→ **DATA PROVIDED**
Content starts
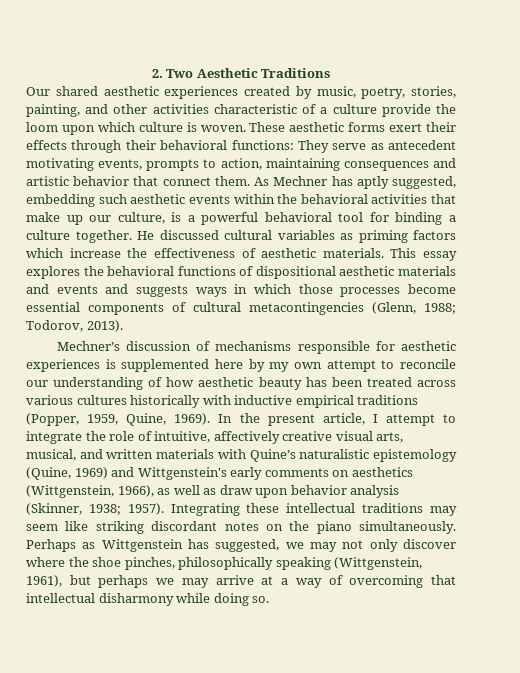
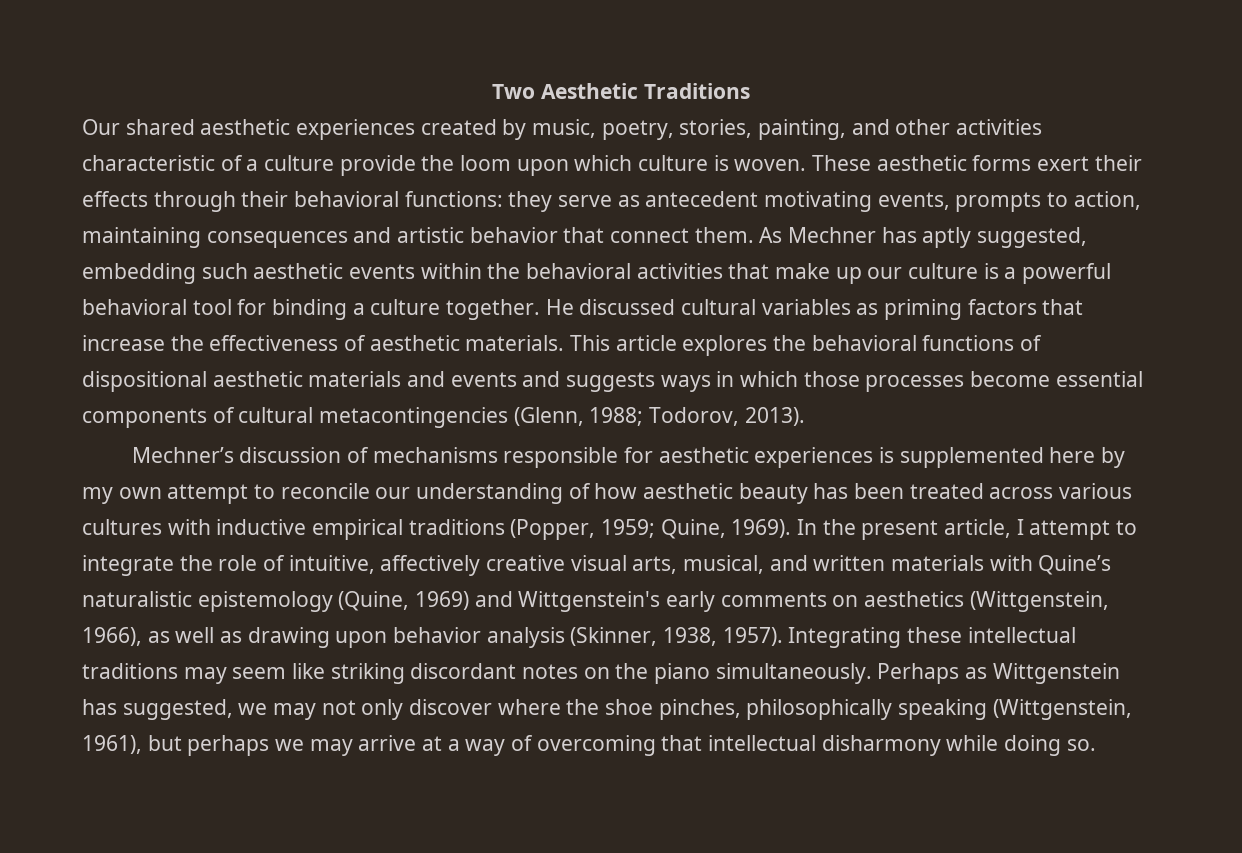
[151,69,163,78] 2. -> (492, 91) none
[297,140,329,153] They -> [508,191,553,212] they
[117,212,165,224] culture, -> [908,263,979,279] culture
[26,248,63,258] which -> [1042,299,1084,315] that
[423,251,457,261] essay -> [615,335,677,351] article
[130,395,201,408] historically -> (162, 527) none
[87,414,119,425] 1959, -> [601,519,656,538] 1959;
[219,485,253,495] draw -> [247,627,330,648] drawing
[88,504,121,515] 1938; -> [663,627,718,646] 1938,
Content ends
Content starts
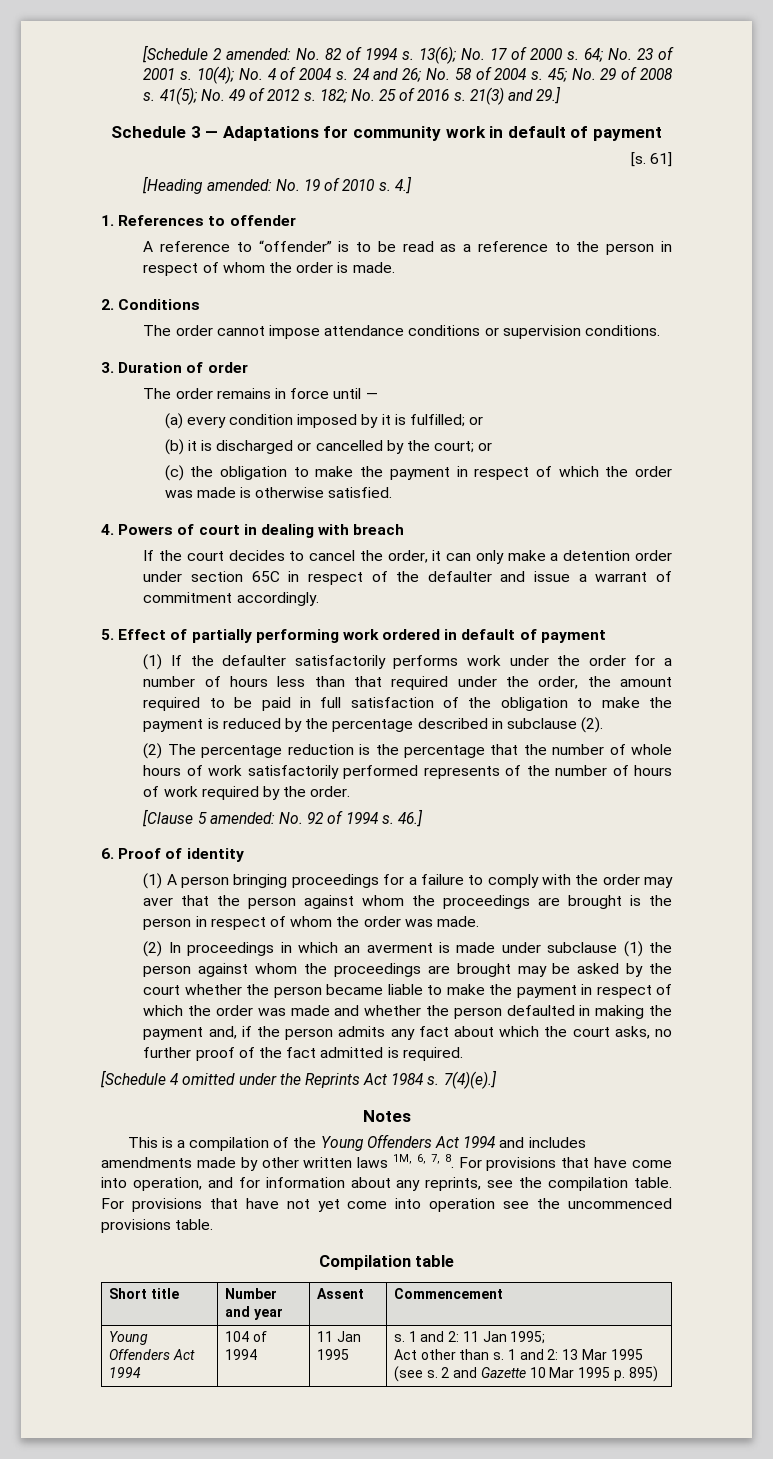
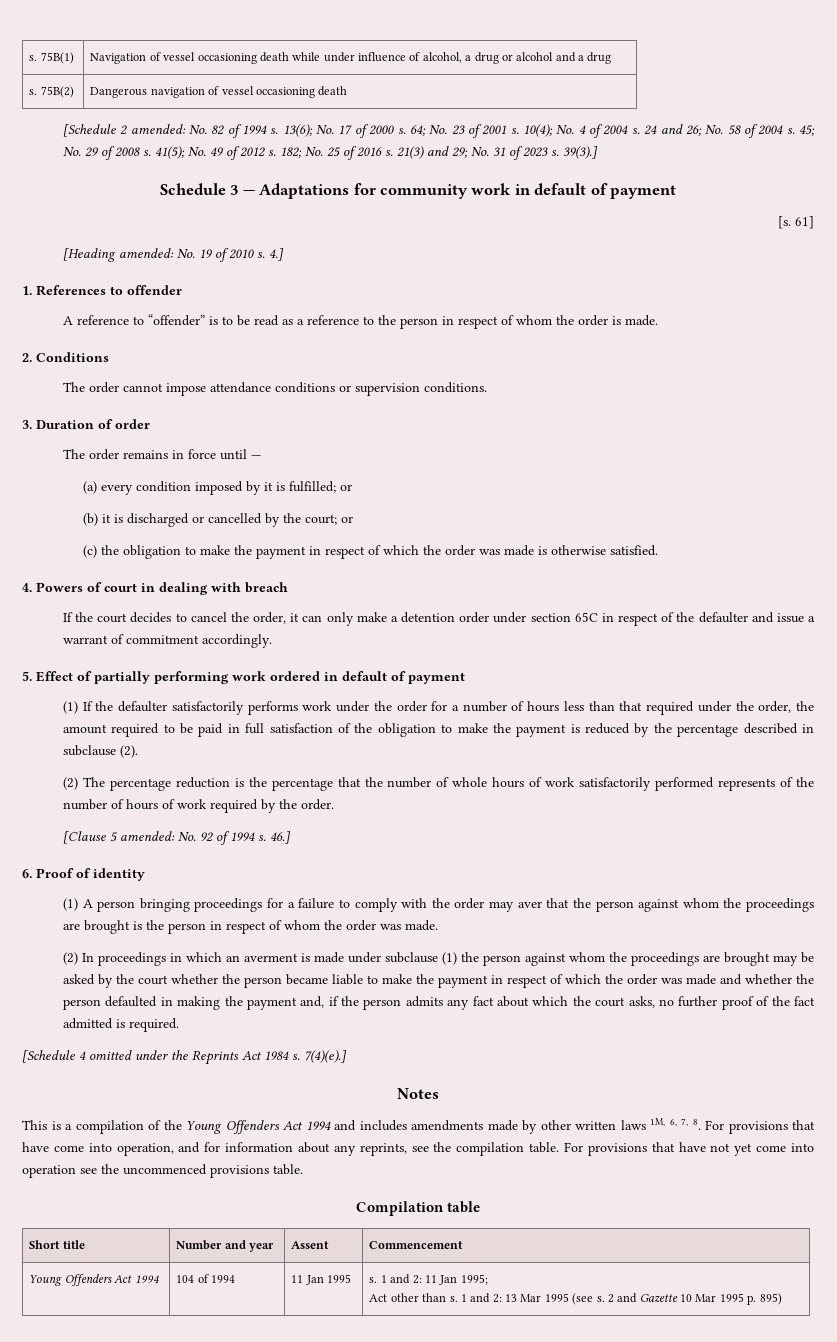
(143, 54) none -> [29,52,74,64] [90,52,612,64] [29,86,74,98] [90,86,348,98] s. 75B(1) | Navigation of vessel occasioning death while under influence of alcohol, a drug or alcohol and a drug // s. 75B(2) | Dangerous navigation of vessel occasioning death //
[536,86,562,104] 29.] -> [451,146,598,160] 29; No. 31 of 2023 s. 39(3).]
Content ends
Content starts
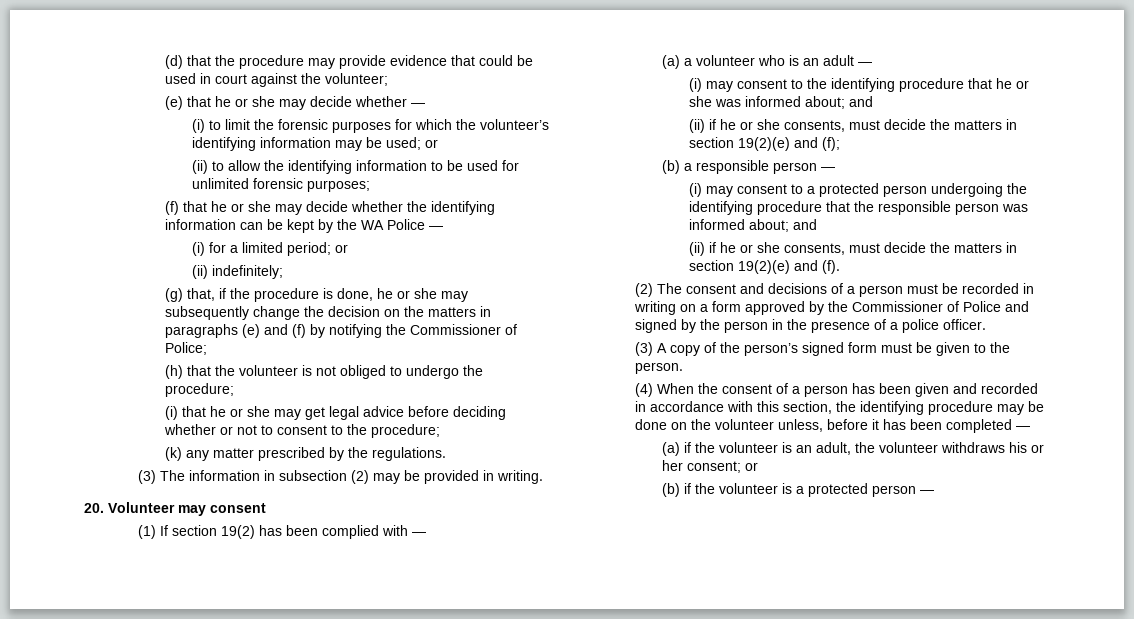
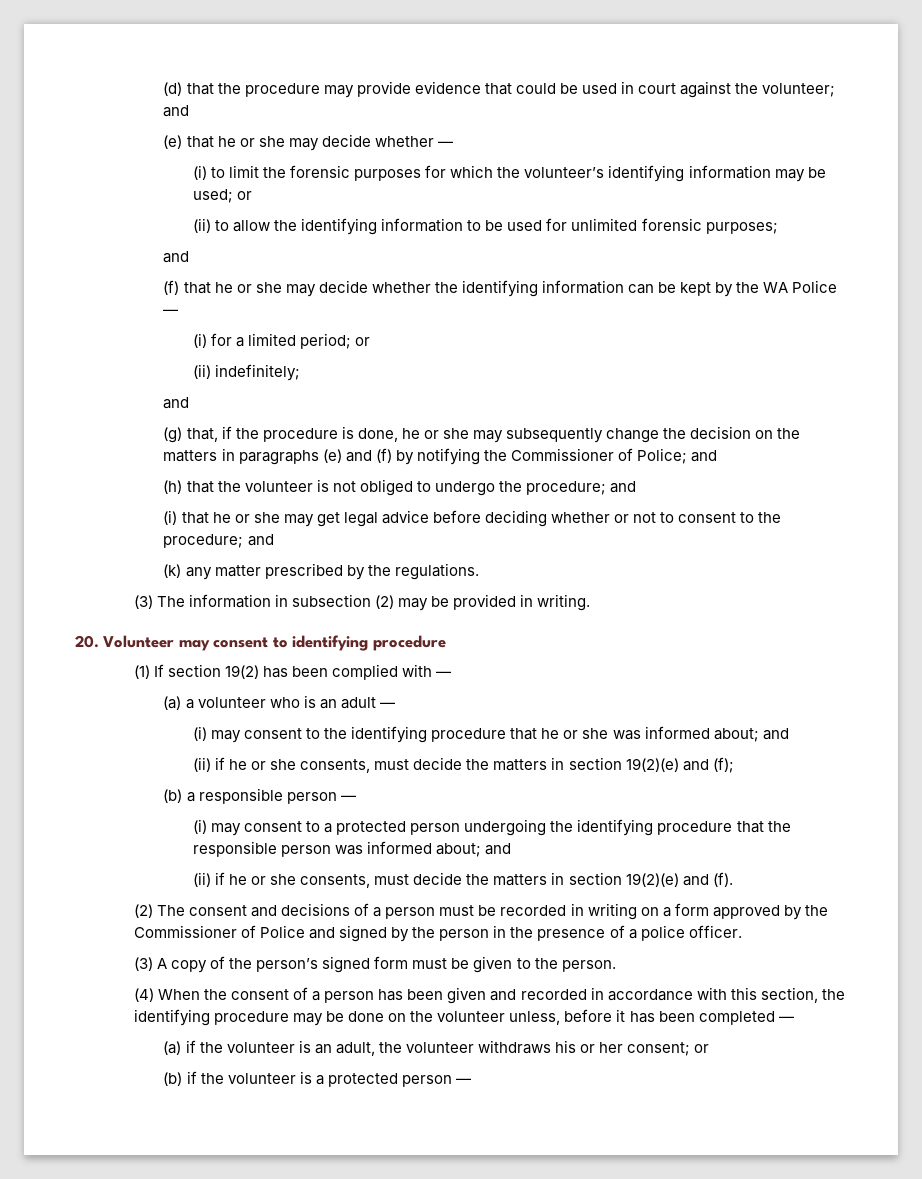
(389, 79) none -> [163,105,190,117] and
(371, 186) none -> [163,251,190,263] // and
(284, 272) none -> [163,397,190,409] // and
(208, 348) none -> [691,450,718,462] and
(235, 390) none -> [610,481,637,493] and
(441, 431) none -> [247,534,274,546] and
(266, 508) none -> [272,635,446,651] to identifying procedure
Content ends
→ **EXERCISE INSTRUCTIONS**
Every line from the line containing "[117,212,165,224] culture, ->" through the line containing "[88,504,121,515] 1938; ->" in the records above must be retyped exactly. Leave out the rest.

→ **EXERCISE OUTPUT**
[117,212,165,224] culture, -> [908,263,979,279] culture
[26,248,63,258] which -> [1042,299,1084,315] that
[423,251,457,261] essay -> [615,335,677,351] article
[130,395,201,408] historically -> (162, 527) none
[87,414,119,425] 1959, -> [601,519,656,538] 1959;
[219,485,253,495] draw -> [247,627,330,648] drawing
[88,504,121,515] 1938; -> [663,627,718,646] 1938,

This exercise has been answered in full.